Townsend’s business background has been invaluable, McNicholas said. “I was able to meet with officials and city planners in Jefferson County, which is a new county for us. That gave us a head start on this amazing opportunity for our organization.”

Armao said board members come from different professional backgrounds and have different sets of experience expectations. Along the way, they gain insight into the most invisible work. “They discovered school when they were growing up and they understood it deeply. Some cling to the fact that it is an economic driver.

Kit Karbler, 72, is a glass artist whose work is on display at the Denver Art Museum. “If I hadn’t found this, I can’t imagine what I would be doing,” she said of being a substitute child care worker at an early learning center based at Temple Emanuel in Denver. Karbler works 20 hours a week, more if needed. “What am I going to do that gave me this return from the wind?”

Kamal Fakhouri, 68, has worked in education and business throughout the Middle East. At Monarch Montessori, a public school with 250 children ages 6 weeks to 5, Fakhouri fills a teacher’s position.

Born in Lebanon, he lived in the United Arab Emirates, Kuwait, Saudi Arabia and Egypt before moving to Denver to be near his daughter and grandchildren. This was during the height of the Covid pandemic. Fakhouri said that he highly prizes the moments of communication. “I was studying with a child in a class that I had not been to for a long time [a child] he just came and hugged me from behind and started telling me about the work they are doing,” he said.

Bethanne Rodriguez, executive director of the five-location Thrive Preschool network in the Denver area, which welcomed the team members, said she appreciates their “old faces and old energy” — and the example they set for the rest of the staff. “They have had a job and have life experience to know and understand the investment involved in this project,” he said. “They know what it means to show up for work and they know what it means not to yell when you’re having a bad day.”

An old woman playing with a toddler
Yvonne Wilder, 57, works with children at Thrive Preschool in Littleton, Colo. (Sara Hertwig of The Hechinger Report)

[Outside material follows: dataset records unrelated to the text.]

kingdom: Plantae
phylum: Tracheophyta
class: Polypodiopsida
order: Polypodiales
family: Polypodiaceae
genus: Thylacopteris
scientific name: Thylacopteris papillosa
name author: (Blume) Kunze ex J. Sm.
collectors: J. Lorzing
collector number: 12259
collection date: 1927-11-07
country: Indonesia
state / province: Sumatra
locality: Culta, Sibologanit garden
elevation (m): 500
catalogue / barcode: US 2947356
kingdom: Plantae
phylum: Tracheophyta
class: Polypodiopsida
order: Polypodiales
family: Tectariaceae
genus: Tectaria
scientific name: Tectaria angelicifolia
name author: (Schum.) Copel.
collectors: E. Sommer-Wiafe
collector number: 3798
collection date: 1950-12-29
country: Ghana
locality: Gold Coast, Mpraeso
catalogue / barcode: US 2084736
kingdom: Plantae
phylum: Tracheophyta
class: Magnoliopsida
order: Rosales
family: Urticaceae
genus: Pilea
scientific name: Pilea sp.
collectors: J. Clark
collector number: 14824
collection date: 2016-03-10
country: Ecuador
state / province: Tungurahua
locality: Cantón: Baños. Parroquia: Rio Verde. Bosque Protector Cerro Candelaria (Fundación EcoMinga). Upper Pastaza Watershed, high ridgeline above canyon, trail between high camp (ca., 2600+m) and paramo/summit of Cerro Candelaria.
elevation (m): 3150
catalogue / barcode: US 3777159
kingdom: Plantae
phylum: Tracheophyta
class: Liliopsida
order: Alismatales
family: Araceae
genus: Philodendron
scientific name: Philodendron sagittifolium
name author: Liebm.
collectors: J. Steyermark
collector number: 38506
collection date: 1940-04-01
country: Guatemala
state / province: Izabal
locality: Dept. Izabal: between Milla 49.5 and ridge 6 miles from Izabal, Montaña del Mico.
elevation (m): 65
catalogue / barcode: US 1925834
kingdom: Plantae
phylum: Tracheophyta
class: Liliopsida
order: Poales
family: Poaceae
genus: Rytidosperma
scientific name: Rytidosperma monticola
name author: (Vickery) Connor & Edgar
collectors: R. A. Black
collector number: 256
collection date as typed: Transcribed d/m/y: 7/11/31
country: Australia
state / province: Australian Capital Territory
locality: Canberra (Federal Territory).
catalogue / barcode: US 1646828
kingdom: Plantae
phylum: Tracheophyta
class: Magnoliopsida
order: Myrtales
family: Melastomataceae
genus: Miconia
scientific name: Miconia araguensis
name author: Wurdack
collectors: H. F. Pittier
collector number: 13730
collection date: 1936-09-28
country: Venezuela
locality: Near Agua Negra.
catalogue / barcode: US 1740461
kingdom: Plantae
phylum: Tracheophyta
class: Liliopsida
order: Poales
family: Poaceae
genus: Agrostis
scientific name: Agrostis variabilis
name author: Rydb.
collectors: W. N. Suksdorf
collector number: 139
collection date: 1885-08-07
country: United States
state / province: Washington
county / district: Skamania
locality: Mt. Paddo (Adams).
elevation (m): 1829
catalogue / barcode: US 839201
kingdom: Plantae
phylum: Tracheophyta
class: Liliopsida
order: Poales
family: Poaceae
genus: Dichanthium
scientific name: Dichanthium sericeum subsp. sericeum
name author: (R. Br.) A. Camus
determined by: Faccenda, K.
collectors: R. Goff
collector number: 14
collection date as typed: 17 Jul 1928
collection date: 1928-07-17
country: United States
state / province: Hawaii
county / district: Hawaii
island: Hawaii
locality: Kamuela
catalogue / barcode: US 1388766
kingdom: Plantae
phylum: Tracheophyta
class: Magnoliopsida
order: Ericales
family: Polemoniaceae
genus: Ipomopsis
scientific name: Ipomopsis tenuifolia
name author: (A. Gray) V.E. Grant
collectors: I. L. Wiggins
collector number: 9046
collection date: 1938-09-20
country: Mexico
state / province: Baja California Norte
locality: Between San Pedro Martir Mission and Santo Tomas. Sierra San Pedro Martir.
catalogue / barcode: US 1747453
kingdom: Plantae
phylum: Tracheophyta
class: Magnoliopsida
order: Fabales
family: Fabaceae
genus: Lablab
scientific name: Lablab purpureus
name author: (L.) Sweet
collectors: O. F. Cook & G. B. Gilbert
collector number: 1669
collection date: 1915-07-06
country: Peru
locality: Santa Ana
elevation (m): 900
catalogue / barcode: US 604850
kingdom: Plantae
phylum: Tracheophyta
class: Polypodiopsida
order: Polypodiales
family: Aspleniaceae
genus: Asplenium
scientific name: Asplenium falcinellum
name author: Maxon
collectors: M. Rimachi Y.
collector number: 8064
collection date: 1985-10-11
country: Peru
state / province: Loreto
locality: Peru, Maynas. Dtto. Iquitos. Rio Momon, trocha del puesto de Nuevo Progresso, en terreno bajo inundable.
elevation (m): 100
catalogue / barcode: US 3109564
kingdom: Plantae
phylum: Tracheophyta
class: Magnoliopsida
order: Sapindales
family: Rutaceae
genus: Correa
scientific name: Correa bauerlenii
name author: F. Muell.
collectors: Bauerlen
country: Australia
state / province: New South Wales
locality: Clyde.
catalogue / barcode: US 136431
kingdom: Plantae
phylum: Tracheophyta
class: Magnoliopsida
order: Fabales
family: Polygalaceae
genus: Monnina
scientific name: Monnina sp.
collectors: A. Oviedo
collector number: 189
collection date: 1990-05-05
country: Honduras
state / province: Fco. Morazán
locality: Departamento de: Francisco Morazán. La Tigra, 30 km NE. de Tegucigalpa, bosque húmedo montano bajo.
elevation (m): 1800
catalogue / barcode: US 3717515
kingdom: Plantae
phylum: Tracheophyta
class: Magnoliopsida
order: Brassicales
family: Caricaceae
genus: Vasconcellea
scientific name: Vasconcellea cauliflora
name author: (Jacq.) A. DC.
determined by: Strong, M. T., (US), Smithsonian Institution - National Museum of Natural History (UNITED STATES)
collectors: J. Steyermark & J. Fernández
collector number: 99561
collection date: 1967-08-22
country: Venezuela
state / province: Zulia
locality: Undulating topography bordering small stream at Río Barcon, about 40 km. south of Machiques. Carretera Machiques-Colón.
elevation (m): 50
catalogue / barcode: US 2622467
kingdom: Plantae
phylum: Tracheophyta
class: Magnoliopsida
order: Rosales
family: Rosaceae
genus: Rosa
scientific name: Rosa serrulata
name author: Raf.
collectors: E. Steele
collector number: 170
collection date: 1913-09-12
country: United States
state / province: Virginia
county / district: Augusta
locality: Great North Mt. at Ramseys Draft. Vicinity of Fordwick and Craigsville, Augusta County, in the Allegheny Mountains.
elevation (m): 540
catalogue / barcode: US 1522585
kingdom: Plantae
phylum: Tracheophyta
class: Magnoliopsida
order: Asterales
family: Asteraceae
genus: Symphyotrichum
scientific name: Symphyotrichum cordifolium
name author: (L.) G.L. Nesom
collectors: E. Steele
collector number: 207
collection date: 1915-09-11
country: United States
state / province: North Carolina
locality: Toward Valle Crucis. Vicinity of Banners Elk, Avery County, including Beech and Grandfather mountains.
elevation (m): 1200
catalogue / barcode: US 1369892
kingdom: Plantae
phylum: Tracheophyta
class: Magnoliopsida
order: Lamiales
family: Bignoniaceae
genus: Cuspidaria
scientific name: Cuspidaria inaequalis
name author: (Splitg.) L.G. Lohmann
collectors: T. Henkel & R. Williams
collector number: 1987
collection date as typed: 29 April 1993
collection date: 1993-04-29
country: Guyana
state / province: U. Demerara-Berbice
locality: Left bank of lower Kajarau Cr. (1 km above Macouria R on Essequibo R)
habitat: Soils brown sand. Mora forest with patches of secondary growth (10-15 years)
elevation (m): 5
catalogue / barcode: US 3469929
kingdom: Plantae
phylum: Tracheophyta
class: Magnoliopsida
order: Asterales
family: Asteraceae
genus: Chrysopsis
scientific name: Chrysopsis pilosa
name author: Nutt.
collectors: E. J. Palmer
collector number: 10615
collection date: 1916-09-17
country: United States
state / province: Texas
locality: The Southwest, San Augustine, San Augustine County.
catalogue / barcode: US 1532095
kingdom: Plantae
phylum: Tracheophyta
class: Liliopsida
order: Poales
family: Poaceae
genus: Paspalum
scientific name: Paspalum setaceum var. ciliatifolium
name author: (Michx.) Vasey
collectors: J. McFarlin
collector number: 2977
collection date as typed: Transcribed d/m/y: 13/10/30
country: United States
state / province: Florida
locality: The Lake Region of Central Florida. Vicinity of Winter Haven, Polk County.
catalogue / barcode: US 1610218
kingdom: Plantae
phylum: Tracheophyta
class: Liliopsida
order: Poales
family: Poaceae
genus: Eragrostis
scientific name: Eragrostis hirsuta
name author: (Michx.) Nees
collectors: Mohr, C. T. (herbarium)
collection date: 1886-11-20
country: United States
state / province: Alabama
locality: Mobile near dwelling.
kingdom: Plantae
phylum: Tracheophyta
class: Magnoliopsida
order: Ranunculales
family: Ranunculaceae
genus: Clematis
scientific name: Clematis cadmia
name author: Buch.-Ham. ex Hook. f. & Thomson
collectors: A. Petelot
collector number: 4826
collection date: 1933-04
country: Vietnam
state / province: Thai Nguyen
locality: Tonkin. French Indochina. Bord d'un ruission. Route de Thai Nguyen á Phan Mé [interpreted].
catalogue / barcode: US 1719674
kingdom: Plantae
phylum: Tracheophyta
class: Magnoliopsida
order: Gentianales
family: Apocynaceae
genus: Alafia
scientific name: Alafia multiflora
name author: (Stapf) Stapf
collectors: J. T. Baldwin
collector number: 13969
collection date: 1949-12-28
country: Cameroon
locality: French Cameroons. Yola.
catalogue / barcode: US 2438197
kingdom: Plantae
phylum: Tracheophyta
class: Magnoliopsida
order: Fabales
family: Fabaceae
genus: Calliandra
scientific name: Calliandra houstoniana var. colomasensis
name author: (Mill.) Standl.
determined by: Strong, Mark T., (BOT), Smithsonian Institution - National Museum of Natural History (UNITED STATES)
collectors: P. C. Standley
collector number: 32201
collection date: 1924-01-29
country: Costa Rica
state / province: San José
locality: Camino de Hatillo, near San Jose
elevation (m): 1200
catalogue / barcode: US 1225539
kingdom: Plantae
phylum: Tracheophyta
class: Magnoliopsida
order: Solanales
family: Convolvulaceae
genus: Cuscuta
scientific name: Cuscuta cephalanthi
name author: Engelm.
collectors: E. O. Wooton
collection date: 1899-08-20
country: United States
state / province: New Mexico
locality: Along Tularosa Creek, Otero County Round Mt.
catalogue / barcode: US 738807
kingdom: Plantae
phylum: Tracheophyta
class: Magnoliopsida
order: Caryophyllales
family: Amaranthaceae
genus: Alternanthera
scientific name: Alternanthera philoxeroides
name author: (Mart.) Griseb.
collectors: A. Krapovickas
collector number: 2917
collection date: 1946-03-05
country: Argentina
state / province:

One of the team members at Thrive’s Littleton location is Yvonne Wilder. After his first week in the nursery, his muscles ached in places he had forgotten existed. A retired wetlands biologist, who had spent decades documenting the ecosystem of the city of Tampa, he found that the eight-hour hike there required a different kind of stamina than the fieldwork he had experienced.

“It’s a very physically challenging job,” said Wilder, 57. “I change diapers all the time. I do everything. I admire all the people who do this full time because it’s not easy.”

During his first year, Wilder says, he was constantly sick, and his older children asked him if he really wanted to continue. However, her immune system soon caught up, and she found that spending time with children, germs and all, made her happy.

“I have asked them, ‘Are you my grandmother?'” he said. “And I’ll say, ‘I can be your school grandmother.’ It is an honor to know them and to be known by them.”

Support for this report comes from the Better Life Lab in New America.